■ TEKSTGEDEELTE ■
○ ○ ○

Uit 4.3 volgt dat appellant de op hem rustende inlichtingenverplichting heeft geschonden door de commissie geen mededeling te doen van de transacties. Schending van de inlichtingenverplichting levert een rechtsgrond op voor intrekking van de bijstand indien als gevolg daarvan niet kan worden vastgesteld of en, zo ja, in hoeverre de betrokkene verkeert in bijstandbehoevende omstandigheden. Het is dan aan de betrokkene aannemelijk te maken dat hij, indien hij destijds wel aan de inlichtingenverplichting zou hebben voldaan, over de betreffende periode recht op volledige dan wel aanvullende bijstand zou hebben gehad.
4.5.
Dat het hier zou gaan om het verrichten van vriendendiensten, waarvoor appellant niets heeft ontvangen, heeft hij niet aannemelijk gemaakt. Omdat appellant van deze transacties ook geen administratie heeft bijgehouden, kan het recht op bijstand over de maanden waarin die transacties hebben plaatsgevonden niet worden vastgesteld. De door appellant overgelegde stukken bieden onvoldoende inzicht, onder andere omdat verkoopbewijzen van de door appellant aangekochte auto’s ontbreken.

○ ○ ○

■ FRAGMENTEN UIT RIJEN ■
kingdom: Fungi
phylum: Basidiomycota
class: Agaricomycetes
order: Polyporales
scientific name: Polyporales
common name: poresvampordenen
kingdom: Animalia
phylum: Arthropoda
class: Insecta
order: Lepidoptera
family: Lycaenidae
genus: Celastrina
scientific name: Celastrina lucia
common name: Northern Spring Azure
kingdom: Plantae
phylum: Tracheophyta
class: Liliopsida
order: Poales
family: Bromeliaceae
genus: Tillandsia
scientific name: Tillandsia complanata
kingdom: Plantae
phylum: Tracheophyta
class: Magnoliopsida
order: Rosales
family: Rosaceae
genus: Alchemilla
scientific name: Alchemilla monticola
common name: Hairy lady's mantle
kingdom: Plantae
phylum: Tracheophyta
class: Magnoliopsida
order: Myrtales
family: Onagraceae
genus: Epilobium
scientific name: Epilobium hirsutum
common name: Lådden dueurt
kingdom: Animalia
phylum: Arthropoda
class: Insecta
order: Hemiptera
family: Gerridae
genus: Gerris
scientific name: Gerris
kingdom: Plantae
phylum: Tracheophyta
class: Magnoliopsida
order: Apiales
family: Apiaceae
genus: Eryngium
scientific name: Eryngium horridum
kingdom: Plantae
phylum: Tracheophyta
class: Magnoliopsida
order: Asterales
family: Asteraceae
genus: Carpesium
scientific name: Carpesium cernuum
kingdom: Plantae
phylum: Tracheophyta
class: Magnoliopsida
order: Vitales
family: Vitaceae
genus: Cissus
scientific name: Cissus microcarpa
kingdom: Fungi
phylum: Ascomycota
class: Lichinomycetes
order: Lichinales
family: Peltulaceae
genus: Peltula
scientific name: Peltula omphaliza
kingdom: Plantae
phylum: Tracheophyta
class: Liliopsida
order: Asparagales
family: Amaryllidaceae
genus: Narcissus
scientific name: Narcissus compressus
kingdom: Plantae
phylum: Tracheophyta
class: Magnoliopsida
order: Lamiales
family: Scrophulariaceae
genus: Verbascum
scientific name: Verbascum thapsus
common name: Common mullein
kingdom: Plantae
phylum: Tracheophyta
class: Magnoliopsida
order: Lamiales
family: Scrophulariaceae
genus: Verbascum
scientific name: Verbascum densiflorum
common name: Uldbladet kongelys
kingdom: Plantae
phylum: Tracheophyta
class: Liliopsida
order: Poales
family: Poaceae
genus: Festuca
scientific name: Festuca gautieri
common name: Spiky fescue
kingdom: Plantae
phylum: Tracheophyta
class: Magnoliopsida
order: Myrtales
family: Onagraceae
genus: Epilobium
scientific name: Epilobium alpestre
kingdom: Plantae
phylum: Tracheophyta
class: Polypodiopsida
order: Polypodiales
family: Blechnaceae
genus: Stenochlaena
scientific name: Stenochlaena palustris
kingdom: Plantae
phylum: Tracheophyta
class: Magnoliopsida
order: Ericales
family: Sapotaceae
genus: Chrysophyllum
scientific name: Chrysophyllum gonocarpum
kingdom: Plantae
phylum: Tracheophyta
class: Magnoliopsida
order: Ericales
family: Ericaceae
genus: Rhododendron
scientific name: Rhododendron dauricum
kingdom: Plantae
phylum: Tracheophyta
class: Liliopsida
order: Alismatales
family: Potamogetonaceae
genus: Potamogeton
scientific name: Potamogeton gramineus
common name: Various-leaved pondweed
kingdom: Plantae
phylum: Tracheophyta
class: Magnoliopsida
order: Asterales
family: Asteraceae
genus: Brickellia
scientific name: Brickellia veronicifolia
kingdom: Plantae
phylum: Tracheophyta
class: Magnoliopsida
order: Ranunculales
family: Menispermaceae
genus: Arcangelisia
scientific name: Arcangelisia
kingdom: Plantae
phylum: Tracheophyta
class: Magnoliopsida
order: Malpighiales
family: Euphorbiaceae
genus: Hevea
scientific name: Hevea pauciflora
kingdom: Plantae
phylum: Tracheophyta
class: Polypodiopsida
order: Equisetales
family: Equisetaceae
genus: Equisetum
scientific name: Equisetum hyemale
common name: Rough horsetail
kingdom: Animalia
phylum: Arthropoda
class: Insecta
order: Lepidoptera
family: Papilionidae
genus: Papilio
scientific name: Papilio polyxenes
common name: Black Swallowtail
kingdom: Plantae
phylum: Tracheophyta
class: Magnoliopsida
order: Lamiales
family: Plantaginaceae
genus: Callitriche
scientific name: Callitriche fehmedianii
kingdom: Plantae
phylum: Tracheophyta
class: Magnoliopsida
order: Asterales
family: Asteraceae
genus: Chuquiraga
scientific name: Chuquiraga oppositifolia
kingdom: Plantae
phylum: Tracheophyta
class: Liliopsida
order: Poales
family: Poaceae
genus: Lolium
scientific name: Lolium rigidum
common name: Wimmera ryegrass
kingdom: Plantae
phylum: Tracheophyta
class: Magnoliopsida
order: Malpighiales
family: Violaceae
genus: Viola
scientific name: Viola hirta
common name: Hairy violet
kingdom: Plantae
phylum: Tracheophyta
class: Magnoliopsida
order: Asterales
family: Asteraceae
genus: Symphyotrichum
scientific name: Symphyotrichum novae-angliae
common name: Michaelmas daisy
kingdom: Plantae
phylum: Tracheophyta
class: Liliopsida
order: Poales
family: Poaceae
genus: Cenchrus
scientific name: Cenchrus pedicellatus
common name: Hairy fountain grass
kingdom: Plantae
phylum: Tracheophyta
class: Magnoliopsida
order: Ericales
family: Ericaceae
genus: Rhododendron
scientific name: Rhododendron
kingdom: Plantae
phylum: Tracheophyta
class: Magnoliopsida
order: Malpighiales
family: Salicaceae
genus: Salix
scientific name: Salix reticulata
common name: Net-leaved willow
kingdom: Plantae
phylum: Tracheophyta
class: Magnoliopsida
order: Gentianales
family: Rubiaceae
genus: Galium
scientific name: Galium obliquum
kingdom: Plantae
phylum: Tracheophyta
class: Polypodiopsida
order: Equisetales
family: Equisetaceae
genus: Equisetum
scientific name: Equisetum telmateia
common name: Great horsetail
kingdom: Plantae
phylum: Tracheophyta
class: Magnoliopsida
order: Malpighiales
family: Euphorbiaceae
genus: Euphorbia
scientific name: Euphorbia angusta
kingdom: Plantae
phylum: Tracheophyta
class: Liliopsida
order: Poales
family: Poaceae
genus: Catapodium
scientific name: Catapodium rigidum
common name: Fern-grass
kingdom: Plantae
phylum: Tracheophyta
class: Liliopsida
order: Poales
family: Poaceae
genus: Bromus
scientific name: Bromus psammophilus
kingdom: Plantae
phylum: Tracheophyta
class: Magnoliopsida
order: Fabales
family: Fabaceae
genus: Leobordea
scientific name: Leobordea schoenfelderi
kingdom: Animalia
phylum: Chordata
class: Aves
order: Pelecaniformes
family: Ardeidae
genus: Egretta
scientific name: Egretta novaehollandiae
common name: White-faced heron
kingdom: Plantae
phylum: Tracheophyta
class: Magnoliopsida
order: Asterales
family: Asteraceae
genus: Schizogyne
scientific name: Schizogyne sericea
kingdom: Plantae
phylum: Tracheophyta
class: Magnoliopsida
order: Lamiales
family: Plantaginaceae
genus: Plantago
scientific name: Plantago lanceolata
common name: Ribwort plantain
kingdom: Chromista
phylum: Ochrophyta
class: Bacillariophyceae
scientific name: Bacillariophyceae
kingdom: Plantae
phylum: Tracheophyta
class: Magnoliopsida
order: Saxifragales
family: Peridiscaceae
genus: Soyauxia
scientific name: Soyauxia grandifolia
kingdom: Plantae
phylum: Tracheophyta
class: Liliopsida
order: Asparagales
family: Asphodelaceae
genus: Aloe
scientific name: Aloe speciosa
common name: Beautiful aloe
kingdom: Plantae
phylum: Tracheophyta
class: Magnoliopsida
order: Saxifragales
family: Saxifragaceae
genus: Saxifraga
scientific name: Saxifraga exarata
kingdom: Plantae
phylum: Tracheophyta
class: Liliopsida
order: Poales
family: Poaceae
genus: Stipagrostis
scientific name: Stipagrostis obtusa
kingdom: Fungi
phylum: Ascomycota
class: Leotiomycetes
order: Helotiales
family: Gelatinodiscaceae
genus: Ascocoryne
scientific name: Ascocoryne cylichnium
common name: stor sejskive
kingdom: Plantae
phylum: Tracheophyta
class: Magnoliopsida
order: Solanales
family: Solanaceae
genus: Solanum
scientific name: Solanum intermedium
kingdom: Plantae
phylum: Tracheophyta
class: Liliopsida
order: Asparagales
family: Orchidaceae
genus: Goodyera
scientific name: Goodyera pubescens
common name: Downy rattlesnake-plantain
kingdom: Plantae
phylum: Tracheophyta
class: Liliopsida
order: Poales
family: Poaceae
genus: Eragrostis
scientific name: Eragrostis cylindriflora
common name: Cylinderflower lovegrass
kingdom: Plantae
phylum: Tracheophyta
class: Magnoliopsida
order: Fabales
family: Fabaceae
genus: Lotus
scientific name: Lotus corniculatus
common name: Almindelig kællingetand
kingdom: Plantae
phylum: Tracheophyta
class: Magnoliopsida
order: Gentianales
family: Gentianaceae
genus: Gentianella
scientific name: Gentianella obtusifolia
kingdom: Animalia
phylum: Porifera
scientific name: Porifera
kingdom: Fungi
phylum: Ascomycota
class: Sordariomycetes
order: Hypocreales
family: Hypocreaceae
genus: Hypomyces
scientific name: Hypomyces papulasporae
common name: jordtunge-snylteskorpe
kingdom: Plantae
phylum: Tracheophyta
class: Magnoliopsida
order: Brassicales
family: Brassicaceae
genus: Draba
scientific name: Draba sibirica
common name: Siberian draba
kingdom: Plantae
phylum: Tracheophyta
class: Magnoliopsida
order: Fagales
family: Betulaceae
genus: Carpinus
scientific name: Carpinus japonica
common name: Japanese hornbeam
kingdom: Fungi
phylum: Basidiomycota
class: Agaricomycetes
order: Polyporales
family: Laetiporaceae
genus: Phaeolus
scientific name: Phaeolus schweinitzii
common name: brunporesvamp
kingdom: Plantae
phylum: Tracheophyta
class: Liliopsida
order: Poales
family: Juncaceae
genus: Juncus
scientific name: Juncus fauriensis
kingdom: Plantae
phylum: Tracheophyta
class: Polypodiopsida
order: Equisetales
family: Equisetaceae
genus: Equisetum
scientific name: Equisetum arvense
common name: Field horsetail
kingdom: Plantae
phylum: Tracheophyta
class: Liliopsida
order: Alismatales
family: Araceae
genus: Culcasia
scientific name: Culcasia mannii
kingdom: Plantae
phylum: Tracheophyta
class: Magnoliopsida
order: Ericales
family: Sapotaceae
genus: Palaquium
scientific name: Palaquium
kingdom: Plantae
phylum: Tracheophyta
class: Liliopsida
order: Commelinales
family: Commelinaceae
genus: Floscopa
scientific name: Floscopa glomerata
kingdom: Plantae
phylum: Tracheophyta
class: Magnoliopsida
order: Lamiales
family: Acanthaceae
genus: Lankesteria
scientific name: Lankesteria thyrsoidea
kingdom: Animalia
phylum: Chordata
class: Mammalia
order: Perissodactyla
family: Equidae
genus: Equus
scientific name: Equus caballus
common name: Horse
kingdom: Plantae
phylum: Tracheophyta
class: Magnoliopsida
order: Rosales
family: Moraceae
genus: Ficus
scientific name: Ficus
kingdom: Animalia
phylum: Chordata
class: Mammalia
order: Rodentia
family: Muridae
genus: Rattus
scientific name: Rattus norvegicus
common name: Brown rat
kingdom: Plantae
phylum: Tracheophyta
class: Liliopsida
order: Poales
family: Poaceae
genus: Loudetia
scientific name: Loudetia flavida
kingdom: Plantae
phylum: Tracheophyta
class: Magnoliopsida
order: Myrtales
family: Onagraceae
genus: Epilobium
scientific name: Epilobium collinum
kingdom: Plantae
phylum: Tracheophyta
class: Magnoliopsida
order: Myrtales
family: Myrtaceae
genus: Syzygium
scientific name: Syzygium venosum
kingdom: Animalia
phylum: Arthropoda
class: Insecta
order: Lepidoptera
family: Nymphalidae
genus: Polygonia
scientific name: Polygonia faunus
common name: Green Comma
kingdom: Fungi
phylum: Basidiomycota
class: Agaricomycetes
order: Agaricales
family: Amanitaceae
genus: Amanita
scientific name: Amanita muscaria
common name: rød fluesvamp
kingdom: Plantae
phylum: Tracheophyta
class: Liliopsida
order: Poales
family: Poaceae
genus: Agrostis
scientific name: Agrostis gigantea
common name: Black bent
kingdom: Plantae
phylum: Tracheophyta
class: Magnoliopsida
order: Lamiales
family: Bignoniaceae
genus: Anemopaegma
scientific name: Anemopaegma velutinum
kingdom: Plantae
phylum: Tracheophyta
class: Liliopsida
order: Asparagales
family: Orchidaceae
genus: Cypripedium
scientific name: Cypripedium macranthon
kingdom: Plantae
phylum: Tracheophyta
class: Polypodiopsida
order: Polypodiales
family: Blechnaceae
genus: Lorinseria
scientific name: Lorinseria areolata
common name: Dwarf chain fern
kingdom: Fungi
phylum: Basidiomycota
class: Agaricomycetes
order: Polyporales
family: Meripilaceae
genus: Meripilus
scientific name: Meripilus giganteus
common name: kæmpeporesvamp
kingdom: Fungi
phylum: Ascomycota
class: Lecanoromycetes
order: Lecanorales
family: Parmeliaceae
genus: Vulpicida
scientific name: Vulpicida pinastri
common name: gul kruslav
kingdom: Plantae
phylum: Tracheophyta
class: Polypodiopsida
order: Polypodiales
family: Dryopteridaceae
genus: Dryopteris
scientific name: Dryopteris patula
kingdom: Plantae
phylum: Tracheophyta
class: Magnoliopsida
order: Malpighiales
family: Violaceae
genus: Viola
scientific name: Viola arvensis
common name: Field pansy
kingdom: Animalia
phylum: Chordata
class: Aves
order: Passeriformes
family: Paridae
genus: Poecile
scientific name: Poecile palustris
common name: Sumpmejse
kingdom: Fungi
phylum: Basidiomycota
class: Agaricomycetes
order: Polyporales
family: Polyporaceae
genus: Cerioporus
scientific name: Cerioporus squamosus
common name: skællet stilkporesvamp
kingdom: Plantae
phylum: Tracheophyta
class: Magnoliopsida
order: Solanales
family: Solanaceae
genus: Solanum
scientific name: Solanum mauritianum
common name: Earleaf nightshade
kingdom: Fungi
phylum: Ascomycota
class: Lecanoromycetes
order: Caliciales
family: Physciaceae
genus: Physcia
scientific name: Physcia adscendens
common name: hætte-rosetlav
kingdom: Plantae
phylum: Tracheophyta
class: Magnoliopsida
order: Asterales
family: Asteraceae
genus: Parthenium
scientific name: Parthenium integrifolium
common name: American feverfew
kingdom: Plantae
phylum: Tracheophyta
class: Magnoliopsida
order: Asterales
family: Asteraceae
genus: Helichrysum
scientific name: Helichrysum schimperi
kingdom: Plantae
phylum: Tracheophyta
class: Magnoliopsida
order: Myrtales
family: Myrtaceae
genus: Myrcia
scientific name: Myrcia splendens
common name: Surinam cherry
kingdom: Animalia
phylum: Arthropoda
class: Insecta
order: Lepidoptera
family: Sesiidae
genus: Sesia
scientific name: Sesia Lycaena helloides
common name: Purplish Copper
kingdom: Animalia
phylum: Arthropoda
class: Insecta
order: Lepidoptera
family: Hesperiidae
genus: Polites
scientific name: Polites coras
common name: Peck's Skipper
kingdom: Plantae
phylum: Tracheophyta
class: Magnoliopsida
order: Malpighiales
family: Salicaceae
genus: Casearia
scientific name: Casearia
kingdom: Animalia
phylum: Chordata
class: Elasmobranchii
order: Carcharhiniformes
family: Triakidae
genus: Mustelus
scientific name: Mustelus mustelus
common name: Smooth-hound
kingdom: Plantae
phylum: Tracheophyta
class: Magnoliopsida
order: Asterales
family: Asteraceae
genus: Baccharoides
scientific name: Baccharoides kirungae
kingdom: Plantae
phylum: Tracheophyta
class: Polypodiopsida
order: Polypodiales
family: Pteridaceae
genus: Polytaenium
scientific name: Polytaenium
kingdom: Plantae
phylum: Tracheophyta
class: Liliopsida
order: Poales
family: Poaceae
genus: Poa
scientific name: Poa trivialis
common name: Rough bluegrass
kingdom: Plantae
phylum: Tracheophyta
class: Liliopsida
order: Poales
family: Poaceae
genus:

○ ○ ○

■ OPDRACHTEN ■
(a) Vat de tekst over de inlichtingenverplichting samen in twee zinnen.
(b) Schrijf uit de tekst over de inlichtingenverplichting letterlijk het stuk over dat opent met de woorden "Dat het hier" en sluit met "aangekochte auto’s ontbreken.".

■ UITWERKINGEN ■
(a) Appellant heeft de inlichtingenverplichting geschonden door de commissie niets over de transacties mee te delen, en zo'n schending is een grond voor intrekking van de bijstand als daardoor niet kan worden vastgesteld of hij in bijstandbehoevende omstandigheden verkeert. Hij heeft niet aannemelijk gemaakt dat het om vriendendiensten zonder vergoeding ging, en omdat hij geen administratie bijhield en zijn stukken onvoldoende inzicht geven, kan het recht op bijstand over de maanden van de transacties niet worden vastgesteld.

(b)
Dat het hier zou gaan om het verrichten van vriendendiensten, waarvoor appellant niets heeft ontvangen, heeft hij niet aannemelijk gemaakt. Omdat appellant van deze transacties ook geen administratie heeft bijgehouden, kan het recht op bijstand over de maanden waarin die transacties hebben plaatsgevonden niet worden vastgesteld. De door appellant overgelegde stukken bieden onvoldoende inzicht, onder andere omdat verkoopbewijzen van de door appellant aangekochte auto’s ontbreken.